I’m not a good television critic. I only watch Mad Men
and enjoy every episode for what it can teach me. I wish I were better
at analyzing its technical elements or the faults in its scripts or
direction. All I know is that we are going to continue watching these
characters proceed closer to death. Again, as Salter writes of a
character in Light Years:
“She had entered a new
era. All that belonged to the old had to be buried, put away. The image
of Arnaud with his thickly bandaged eye, the deep bruises, the slow
speech like a record player losing speed—these injuries seemed like
omens to her.
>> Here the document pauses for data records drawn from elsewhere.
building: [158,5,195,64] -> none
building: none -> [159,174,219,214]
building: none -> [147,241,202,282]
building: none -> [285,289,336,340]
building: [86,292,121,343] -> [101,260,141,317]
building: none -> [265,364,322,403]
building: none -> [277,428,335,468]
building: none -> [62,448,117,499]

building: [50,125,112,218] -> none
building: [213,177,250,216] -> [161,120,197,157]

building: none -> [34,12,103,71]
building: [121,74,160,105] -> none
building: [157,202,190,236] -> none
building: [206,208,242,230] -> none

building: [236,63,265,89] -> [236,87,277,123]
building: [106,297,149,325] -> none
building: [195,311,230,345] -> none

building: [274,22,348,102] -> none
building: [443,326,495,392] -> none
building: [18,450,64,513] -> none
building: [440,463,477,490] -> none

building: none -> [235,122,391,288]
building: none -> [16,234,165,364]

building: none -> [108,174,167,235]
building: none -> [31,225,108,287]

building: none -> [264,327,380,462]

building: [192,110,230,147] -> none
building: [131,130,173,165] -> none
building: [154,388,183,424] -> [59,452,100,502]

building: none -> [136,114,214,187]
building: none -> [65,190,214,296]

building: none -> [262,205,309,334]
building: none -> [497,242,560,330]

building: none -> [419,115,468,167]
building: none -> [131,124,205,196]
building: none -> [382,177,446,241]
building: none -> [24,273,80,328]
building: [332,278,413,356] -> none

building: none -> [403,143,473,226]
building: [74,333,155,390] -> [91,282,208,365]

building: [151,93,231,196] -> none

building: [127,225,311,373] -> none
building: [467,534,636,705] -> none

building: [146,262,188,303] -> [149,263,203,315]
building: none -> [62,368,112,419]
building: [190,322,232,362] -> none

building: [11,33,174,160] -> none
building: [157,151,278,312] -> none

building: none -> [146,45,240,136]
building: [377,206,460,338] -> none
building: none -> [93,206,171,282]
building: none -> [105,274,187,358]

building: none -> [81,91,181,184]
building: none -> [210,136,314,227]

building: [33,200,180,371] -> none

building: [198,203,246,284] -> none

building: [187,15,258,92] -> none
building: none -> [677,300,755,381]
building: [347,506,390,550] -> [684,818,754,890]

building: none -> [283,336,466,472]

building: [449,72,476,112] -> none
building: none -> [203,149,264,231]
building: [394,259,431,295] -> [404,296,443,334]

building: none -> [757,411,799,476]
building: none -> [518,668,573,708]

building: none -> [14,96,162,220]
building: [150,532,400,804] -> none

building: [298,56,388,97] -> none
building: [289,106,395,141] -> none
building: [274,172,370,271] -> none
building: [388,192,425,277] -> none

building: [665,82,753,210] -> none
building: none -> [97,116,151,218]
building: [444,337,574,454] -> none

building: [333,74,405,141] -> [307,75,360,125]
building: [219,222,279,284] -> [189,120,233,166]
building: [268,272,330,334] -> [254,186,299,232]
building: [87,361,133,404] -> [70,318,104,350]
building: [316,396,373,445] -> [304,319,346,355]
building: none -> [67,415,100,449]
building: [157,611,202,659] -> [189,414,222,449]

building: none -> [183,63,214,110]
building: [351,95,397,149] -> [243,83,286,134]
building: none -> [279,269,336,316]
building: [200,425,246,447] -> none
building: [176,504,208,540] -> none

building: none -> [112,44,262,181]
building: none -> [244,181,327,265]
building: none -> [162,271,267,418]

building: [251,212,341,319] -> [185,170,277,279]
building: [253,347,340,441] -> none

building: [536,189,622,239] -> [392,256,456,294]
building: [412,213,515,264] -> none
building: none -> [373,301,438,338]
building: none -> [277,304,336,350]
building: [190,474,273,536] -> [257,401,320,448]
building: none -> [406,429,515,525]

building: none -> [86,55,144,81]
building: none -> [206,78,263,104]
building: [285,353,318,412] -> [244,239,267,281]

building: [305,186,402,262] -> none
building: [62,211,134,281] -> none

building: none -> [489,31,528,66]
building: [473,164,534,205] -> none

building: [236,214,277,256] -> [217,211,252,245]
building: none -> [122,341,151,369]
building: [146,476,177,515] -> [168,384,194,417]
They marked the first fears of her life, of the
malevolence which was part of its fluid, which had no explanation, no
cure. She wanted to sell the house. Something was happening on every
side of her existence, she began to see it in the streets, it was like
the darkness, she was suddenly aware of it, when it comes, it comes
everywhere.”
That is where we are in the Mad Men
universe. There are 16 episodes left in the entire series. No matter if
each week is good or bad, we have entered some serious territory—a
place that veers from beautiful and true to chaotic from week to week.
I’m perfectly fine with a show like that, as I continue to figure out
how to better experience my own life.